§ **READING PASSAGE**:
The story is a good "fit" with Persuasion and I think that overall the author has done a good job of creating a workable synergy. She fills in some gaps, shows how the initial courtship may have progressed and imagines Frederick's feelings about it and the resulting rejection. I liked his brother Edward who gets quite a central role in this book and is that sort of robust, jolly, down to earth, sensible clergyman so much missed today in the C of E. I'd have liked to learnt more about his story and his wife.
If there is a downside to the story, for me it is that I am not now so sure if I still love Capt Wentworth. In some respects, he is a little hard on Anne (owing, I suppose, to his own youth initially) but once he meets Anne again, I thought that he does act pretty realistically for a young and ambitious man. He is pretty class conscious himself making a good match for Sir Walter's snobbery. And yet, he has friends and family who are strictly middle class. Somehow, the author has given him not one but two clay feet and in doing so, has rubbed off a little of his romantic glow.
I agree with the reviewer here who said it was as well that the author did not attempt to write about his naval career - that would have been very much against the grain of Austen's stories because she never directly alludes to current events in her life.
All in all I think this was a pretty good effort and I look forward to reading Col Brandon's story which I think ought to be quite interesting.

§ **DATA PROVIDED**:

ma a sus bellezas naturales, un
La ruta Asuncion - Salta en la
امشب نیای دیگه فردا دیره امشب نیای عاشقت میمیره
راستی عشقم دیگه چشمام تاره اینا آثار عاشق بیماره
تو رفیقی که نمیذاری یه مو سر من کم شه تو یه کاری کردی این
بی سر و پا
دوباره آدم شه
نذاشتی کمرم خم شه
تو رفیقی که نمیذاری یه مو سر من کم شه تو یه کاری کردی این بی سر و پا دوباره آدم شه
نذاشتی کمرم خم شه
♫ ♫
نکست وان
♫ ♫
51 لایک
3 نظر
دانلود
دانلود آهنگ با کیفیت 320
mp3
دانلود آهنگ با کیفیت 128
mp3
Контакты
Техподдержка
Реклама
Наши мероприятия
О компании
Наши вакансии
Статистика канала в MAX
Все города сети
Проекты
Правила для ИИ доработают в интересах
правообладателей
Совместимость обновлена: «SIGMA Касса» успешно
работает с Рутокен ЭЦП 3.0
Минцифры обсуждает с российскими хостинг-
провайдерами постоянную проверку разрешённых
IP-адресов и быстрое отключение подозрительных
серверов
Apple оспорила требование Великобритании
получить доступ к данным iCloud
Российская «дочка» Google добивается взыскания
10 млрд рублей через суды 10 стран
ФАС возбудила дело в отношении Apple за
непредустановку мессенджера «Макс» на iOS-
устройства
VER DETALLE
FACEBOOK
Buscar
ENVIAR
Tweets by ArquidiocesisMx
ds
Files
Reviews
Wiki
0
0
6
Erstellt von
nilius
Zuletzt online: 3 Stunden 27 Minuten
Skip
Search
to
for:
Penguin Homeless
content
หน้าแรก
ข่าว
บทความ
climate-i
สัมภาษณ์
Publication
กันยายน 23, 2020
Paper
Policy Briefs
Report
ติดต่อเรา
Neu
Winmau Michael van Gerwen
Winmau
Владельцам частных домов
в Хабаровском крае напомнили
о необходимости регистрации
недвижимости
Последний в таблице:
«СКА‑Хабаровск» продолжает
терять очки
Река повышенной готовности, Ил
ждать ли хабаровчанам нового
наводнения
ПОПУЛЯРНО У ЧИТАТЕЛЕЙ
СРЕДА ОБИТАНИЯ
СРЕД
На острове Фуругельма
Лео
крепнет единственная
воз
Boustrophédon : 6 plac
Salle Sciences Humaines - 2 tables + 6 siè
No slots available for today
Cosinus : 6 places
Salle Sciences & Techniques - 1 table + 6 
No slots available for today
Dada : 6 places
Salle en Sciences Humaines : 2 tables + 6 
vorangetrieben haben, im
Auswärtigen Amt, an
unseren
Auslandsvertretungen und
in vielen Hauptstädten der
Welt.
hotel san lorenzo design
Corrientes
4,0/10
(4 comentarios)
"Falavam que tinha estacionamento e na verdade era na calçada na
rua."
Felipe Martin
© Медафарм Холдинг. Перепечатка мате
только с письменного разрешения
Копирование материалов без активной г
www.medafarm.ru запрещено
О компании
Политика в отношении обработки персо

§ **PROMPT**: Decide whether each statement agrees with the review above, and answer yes or no with the words of the review that decide it, quoted exactly: 1. The reviewer wished to learn more about Edward's story and his wife. 2. The book describes Wentworth's naval career. 3. The reviewer's love for Captain Wentworth has grown stronger after reading the book.

§ **TASK SOLUTION**:
1. Yes: "I'd have liked to learnt more about his story and his wife."
2. No: "it was as well that the author did not attempt to write about his naval career"
3. No: "I am not now so sure if I still love Capt Wentworth."